T24 Dış Haberler
Çeviri: Levent Taşkıran
Avrupa Komisyonu, önümüzdeki 5 yıl boyunca Ursula von der Leyen'nin başkanlığında AB'nin başarısı ve güvenilirliği açısından son derece önemli olan üç temel vaadini yerine getirip getiremeyeceğine karar verecek.
Gerald Knaus'un Der Standard'daki analizine göre; AB'nin düzensiz göçmenlerin sayısını azaltmada başarılı olup olamayacağı, bloğun bu konuda AB hukukuna uygun ve bağlayıcı standartlara saygıyı yeniden tesis edip edemeyeceği ve Schengen sisteminin korunup korunamayacağı tartışılıyor. Ursula von der Leyen, tüm bu tartışmaların odağında yer alan kişi.
Az sayıda ülke
Son on yılda AB ülkeleri daha önce hiç olmadığı kadar çok mülteciye koruma sağladı. Bu durum öncelikle Suriye ve Ukrayna mülteci krizlerinin bir sonucuydu. Her iki krizde de Rusya Devlet Başkanı Vladimir Putin mülteci akınının ana sebeplerinden biriydi ve öyle olmaya da devam ediyor.
Uzun yıllar süren savaşın ve 2015'teki Rus müdahalesinin ardından 2022'nin sonunda, 13 milyondan fazla zorla yerinden edilmiş Suriyeli vardı. Milyonlarcası ülke içinde, milyonlarcası komşu ülkelerde, çoğu Türkiye'de ve Lübnan'da yerinden edilmişti. Bir milyon Suriyeli daha AB'nin yolunu tuttu, ancak sadece az sayıda ülkede bulunuyorlar.

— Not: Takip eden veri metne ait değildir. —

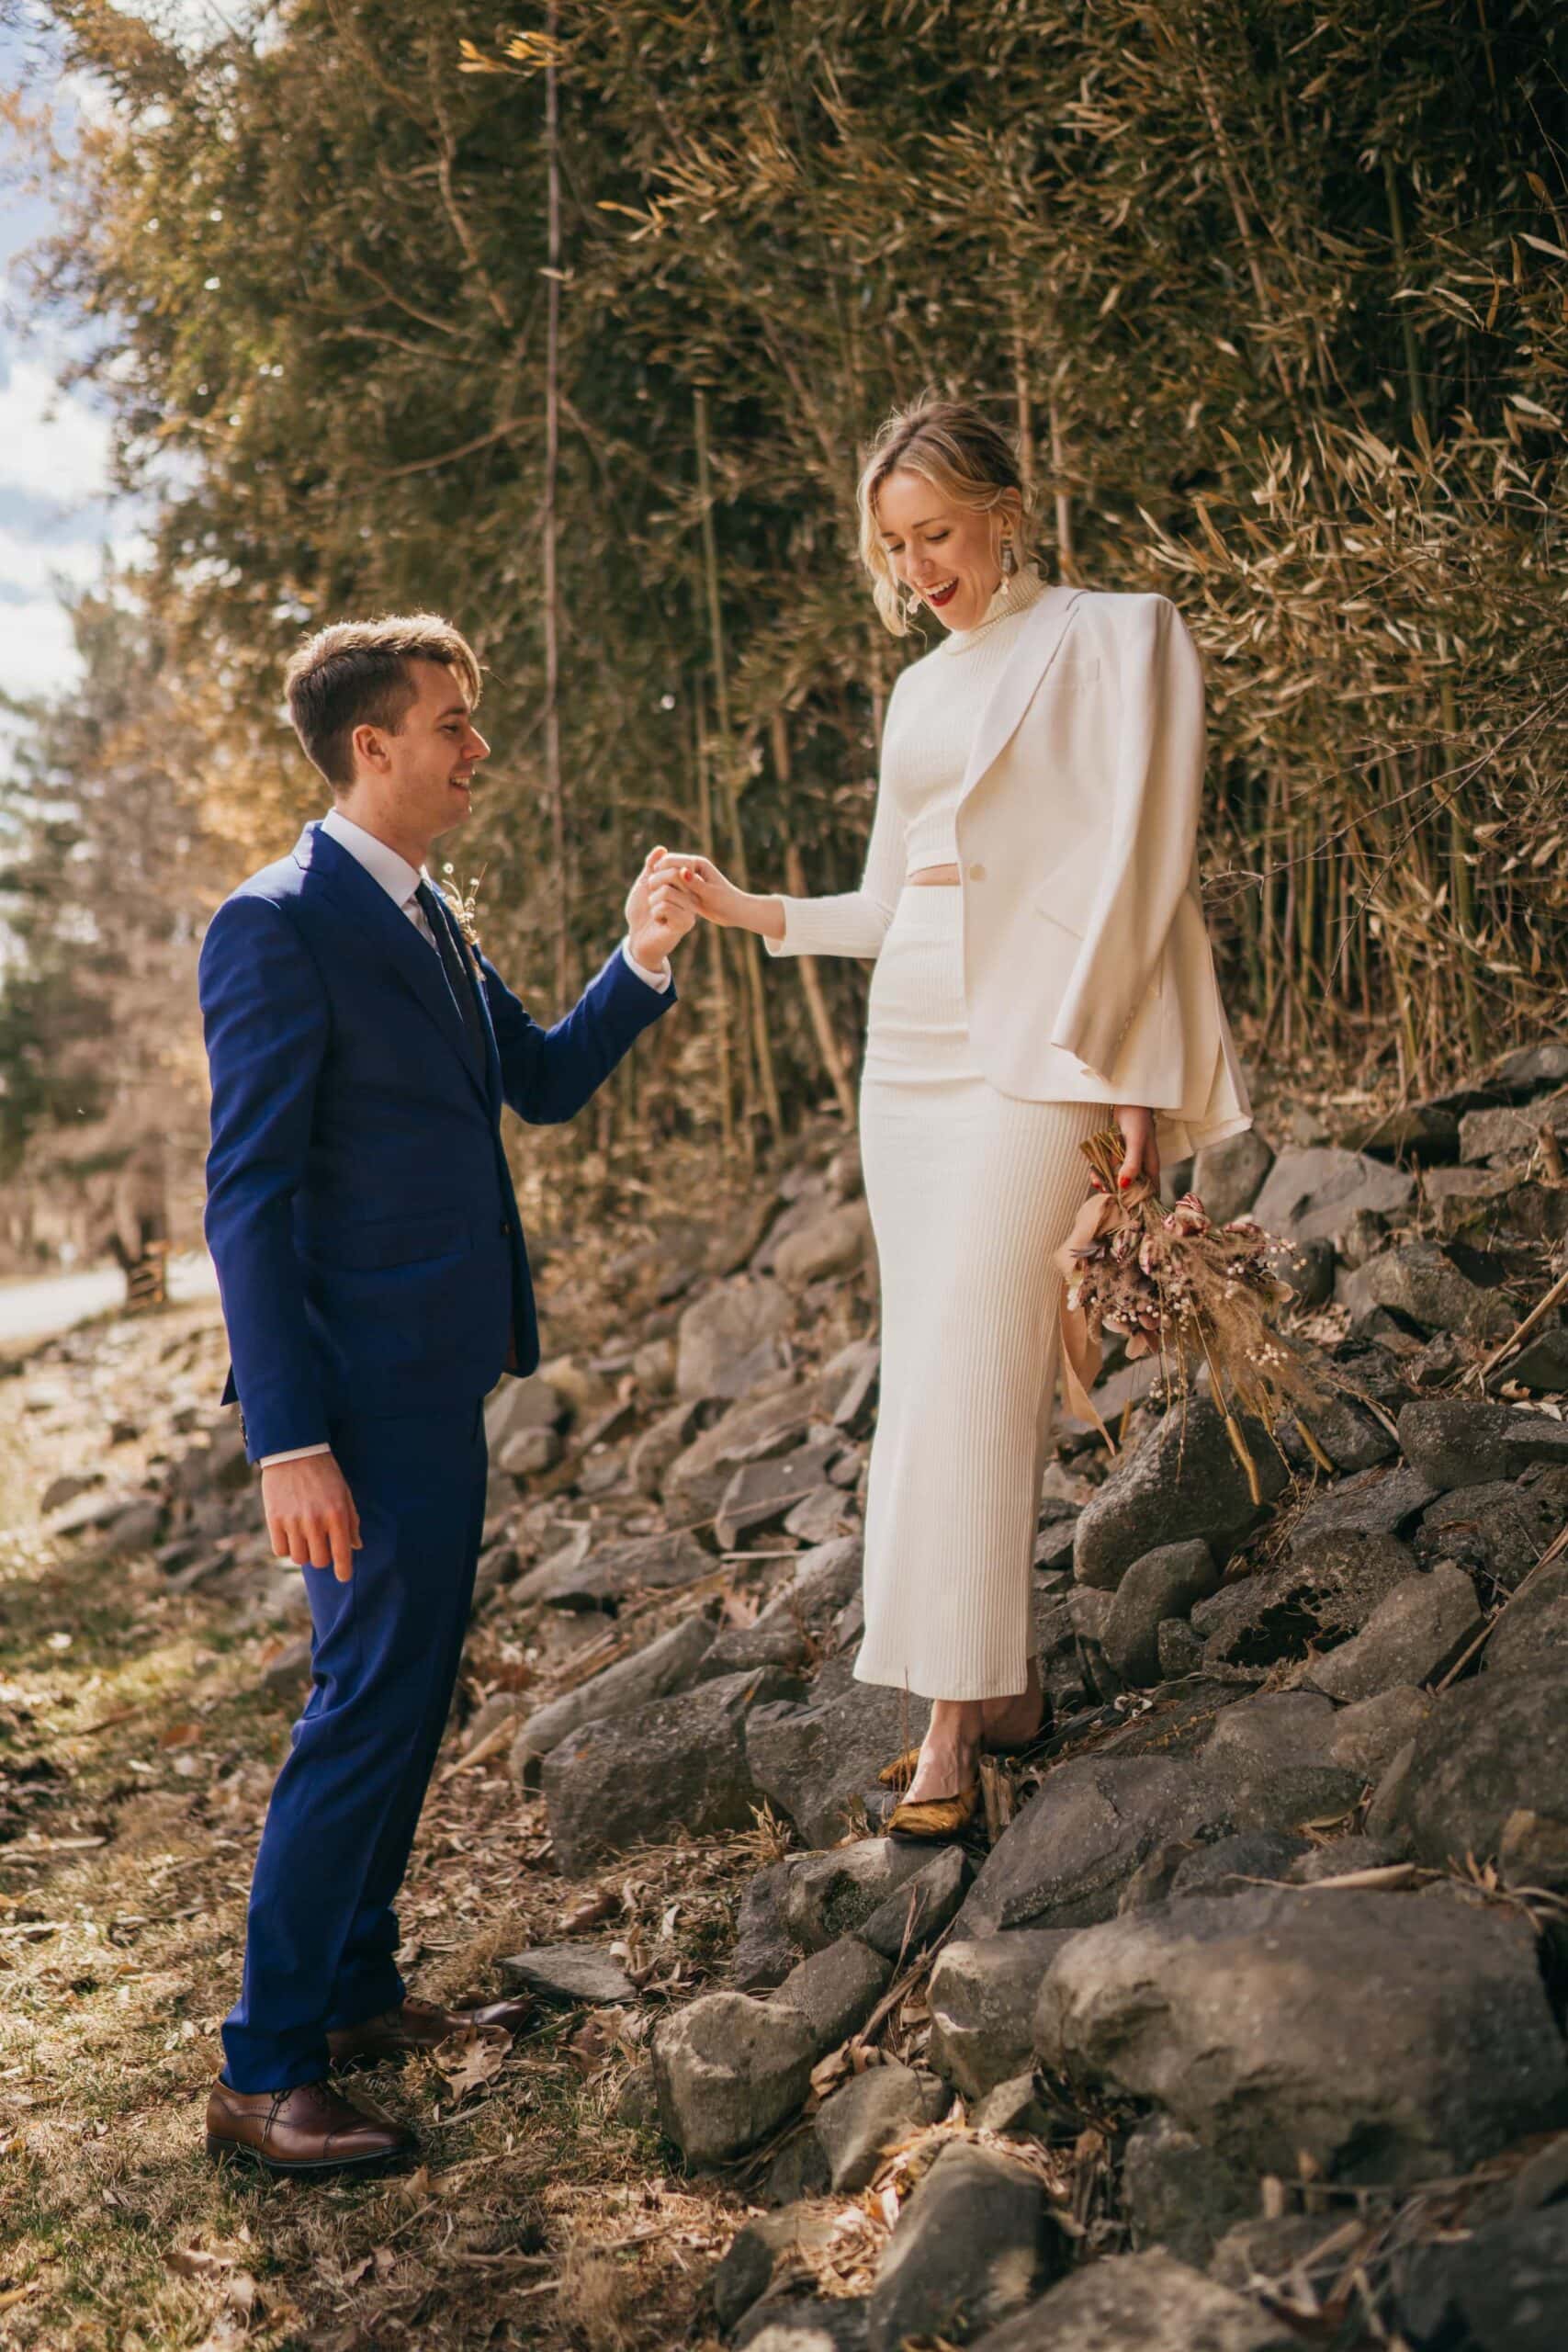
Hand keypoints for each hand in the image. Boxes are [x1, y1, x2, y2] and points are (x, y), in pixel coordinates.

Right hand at [262, 1452, 361, 1582]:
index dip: (343, 1570)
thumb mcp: (344, 1493)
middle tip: (321, 1545)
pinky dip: (286, 1547)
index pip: (341, 1554)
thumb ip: (351, 1521)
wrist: (294, 1451)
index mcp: (336, 1515)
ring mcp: (293, 1521)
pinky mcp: (274, 1519)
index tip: (343, 1577)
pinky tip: (290, 1535)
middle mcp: (315, 1521)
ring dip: (304, 1553)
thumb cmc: (324, 1473)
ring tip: (305, 1538)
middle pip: (319, 1561)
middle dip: (322, 1557)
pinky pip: (280, 1550)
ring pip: (299, 1558)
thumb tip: (356, 1546)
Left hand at [625, 844, 697, 968]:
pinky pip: (665, 906)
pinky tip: (660, 922)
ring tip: (656, 913)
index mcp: (683, 885)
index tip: (652, 885)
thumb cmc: (642, 913)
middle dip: (654, 885)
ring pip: (666, 891)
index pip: (675, 863)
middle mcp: (691, 895)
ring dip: (653, 902)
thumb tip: (661, 849)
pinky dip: (655, 913)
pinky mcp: (685, 923)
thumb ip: (651, 866)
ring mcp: (690, 909)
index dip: (657, 871)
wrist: (638, 938)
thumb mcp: (644, 884)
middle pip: (673, 874)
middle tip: (653, 899)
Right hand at [648, 851, 747, 928]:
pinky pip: (671, 886)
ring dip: (660, 884)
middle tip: (654, 889)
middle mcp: (691, 867)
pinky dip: (665, 891)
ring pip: (666, 876)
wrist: (734, 911)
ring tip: (655, 895)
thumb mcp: (710, 894)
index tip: (660, 884)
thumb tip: (682, 871)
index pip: (671, 860)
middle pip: (666, 865)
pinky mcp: (687, 888)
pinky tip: (661, 901)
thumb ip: (695, 883)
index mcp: (698, 863)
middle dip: (659, 876)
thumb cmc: (726, 902)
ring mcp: (688, 877)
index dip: (662, 870)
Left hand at [1089, 1106, 1159, 1196]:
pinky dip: (1100, 1172)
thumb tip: (1125, 1185)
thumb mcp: (1136, 1142)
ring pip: (1116, 1179)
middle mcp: (1141, 1168)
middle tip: (1105, 1199)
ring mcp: (1127, 1162)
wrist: (1127, 1100)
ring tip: (1096, 1183)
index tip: (1127, 1212)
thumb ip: (1132, 1163)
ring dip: (1105, 1183)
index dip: (1141, 1204)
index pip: (1150, 1193)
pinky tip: (1093, 1174)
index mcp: (1151, 1167)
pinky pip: (1107, 1168)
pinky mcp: (1115, 1156)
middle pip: (1130, 1189)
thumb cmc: (1137, 1120)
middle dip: (1117, 1195)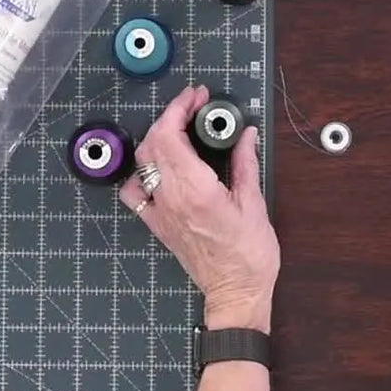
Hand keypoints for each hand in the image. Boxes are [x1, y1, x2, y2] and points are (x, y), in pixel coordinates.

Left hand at [121, 85, 278, 332]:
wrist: (235, 294)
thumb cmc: (249, 255)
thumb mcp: (254, 204)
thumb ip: (245, 163)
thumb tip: (245, 134)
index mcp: (196, 190)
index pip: (170, 136)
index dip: (179, 108)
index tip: (195, 96)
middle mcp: (171, 198)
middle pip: (152, 143)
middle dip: (170, 117)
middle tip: (194, 107)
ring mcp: (159, 212)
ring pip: (142, 162)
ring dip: (157, 139)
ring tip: (180, 130)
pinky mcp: (156, 224)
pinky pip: (135, 192)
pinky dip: (142, 172)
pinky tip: (161, 167)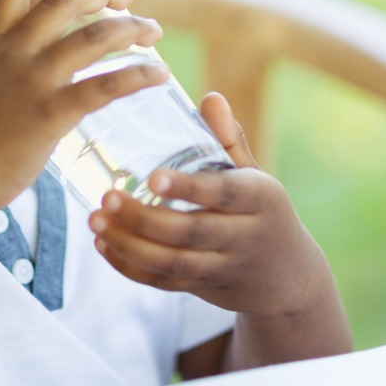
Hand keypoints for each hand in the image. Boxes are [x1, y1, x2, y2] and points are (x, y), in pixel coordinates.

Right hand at [0, 0, 169, 212]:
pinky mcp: (51, 113)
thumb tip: (28, 84)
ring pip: (94, 37)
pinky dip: (139, 75)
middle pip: (66, 0)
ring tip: (152, 31)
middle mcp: (14, 52)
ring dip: (131, 28)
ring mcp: (33, 80)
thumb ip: (2, 77)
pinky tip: (159, 75)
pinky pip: (105, 86)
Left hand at [88, 92, 336, 320]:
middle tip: (106, 196)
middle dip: (144, 218)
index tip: (152, 178)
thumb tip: (210, 98)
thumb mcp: (255, 175)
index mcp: (260, 199)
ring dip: (129, 244)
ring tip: (95, 221)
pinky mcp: (204, 288)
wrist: (289, 278)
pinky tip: (103, 245)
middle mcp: (244, 236)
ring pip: (173, 263)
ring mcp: (224, 266)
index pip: (223, 194)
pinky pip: (164, 283)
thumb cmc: (262, 211)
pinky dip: (131, 268)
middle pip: (191, 232)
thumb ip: (229, 139)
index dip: (188, 188)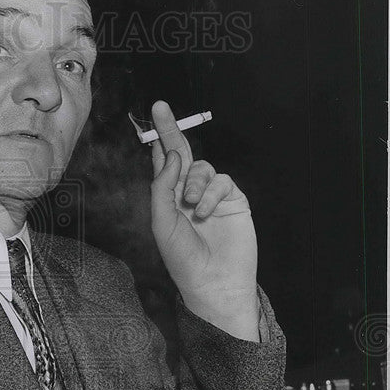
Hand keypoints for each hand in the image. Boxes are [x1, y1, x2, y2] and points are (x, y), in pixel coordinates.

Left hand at [148, 101, 259, 339]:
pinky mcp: (234, 200)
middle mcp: (189, 194)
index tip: (156, 113)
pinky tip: (206, 211)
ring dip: (195, 183)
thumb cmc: (183, 259)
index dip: (160, 139)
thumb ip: (163, 187)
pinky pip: (222, 181)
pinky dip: (212, 193)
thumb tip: (172, 154)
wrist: (214, 282)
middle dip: (172, 131)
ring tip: (192, 206)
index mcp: (169, 199)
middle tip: (161, 107)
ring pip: (203, 169)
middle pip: (182, 154)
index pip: (164, 164)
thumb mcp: (162, 222)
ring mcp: (212, 196)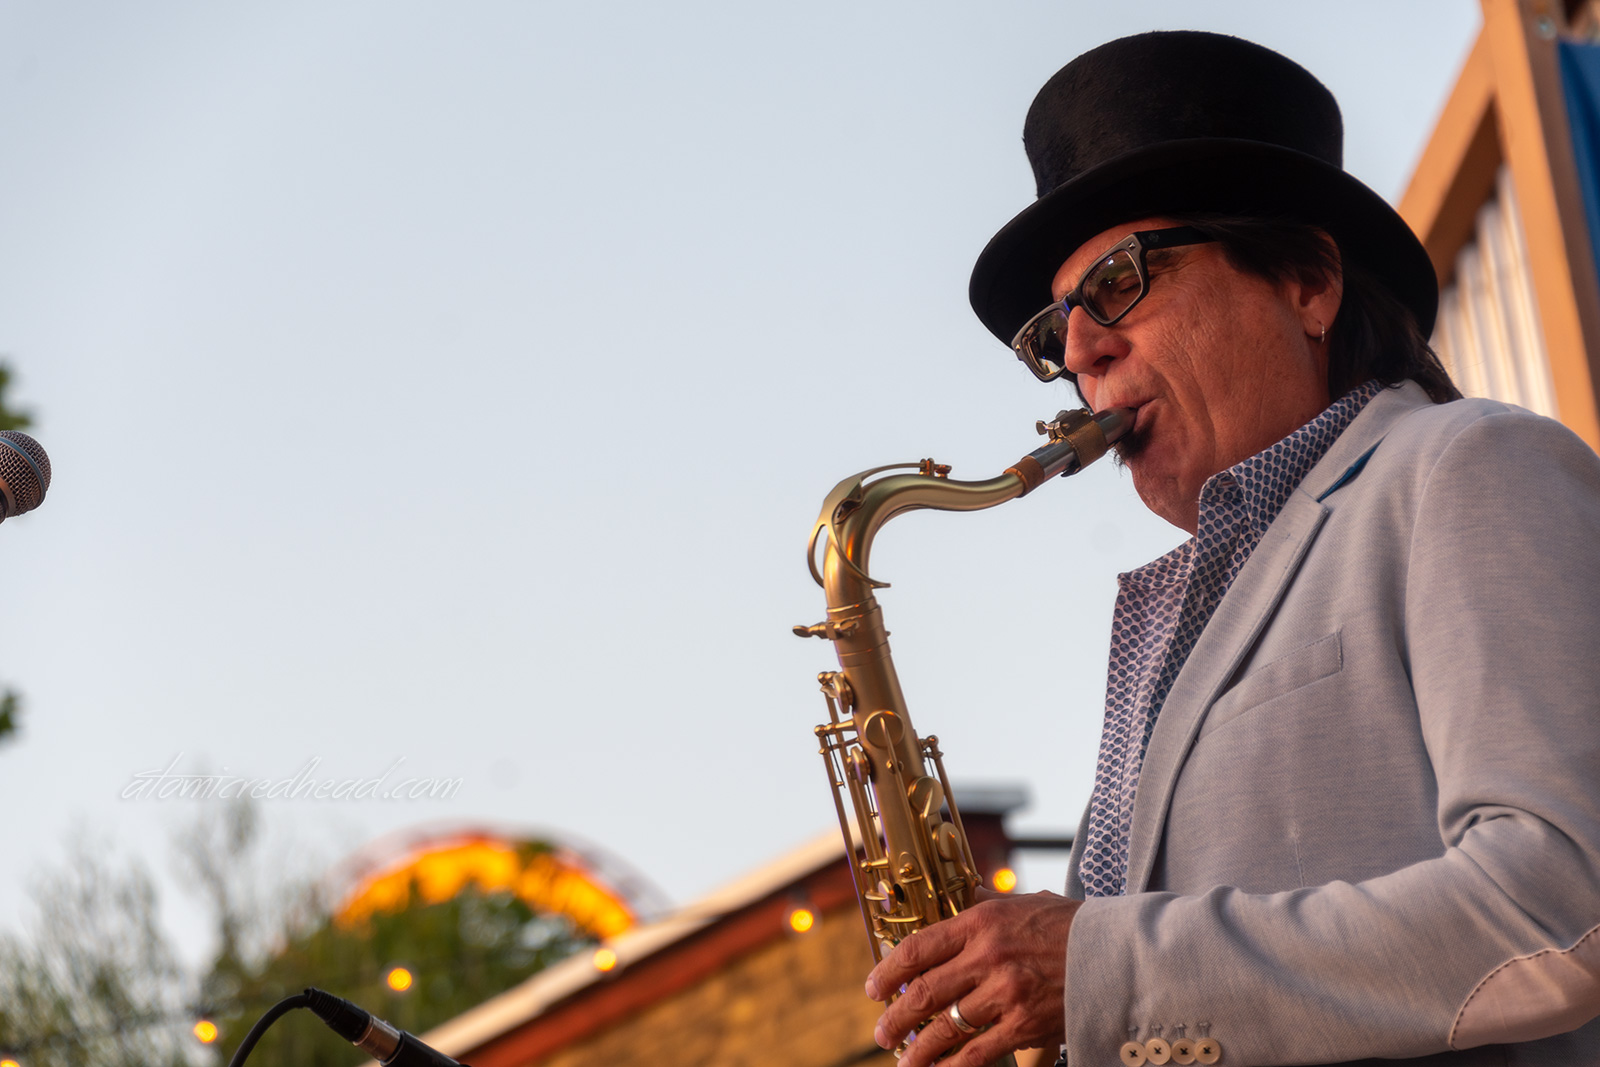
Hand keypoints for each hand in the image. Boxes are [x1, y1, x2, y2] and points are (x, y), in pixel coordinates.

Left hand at [864, 891, 1079, 1066]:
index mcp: (981, 923)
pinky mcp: (1024, 1025)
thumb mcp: (1023, 903)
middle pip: (924, 992)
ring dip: (917, 1049)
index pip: (919, 947)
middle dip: (895, 1017)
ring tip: (902, 1060)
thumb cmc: (1069, 926)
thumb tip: (959, 897)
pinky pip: (977, 1053)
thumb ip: (986, 905)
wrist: (1118, 955)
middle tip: (882, 1032)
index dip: (888, 971)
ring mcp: (1005, 994)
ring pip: (945, 1027)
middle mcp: (988, 957)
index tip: (874, 988)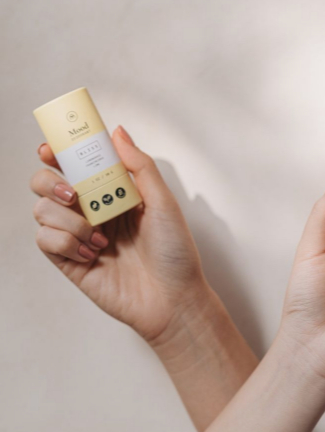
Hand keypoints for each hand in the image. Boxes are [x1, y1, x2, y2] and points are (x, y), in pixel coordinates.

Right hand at [31, 126, 209, 342]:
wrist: (173, 300)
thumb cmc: (175, 252)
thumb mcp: (164, 204)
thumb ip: (140, 167)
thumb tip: (117, 132)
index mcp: (114, 195)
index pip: (77, 166)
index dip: (59, 153)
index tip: (51, 148)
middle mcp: (93, 212)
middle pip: (48, 183)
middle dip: (51, 182)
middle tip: (73, 194)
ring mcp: (79, 237)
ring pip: (42, 210)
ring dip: (68, 220)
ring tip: (99, 238)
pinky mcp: (70, 262)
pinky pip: (45, 240)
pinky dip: (65, 243)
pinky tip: (93, 254)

Hali hazırda Almanya'da 1 milyon, Avusturya ve İsveç'te ise yaklaşık 100 bin Suriyeli yaşıyor. Almanya ve Avusturya tek başlarına AB'deki her 4 Suriyeli mülteciden 3'ünden fazlasını kabul etmiş durumda.
Mart 2016'da AB ve Türkiye, Ege Denizi'ndeki düzensiz göçü hızla azaltmak üzere Geri Kabul Anlaşması üzerinde anlaşmıştı. Bu anlaşmanın dört ana unsuru bulunuyor: Türkiye'den Yunan adalarına düzensiz olarak geçen herkesin geri gönderilebileceği bir son tarih; Suriye'den gelen on binlerce kişi için Türkiye'den insani kabul programı sözü; buna ek olarak 2016'dan bu yana Türkiye'deki milyonlarca Suriyeli için yılda yaklaşık bir milyar avroluk mali destek ve üzerinde mutabık kalınan kriterlerin karşılanması halinde Türk vatandaşları için vize serbestisi sözü.
Sınırlı başarı
2016'dan 2020'ye kadar AB'ye düzensiz yollarla ulaşan Suriyelilerin sayısı keskin bir düşüş gösterdi. Ancak AB-Türkiye Mutabakatı Mart 2020'de çöktü. O tarihten bu yana Türkiye, Yunanistan'dan kimseyi geri almadı. AB ülkeleri sınırda güç kullanıyor. AB-Türkiye Bildirisi'nin yürürlükte olduğu üç yıl içinde (2017-2019) Suriye ve Afganistan'dan yaklaşık 190 bin kişi Almanya ve Avusturya'ya sığınma başvurusunda bulunurken, bu rakam sonraki üç yılda (2021-2023) 440 bine yükseldi. Bu şekilde geçen mültecilerin çoğu kayıtlı değil.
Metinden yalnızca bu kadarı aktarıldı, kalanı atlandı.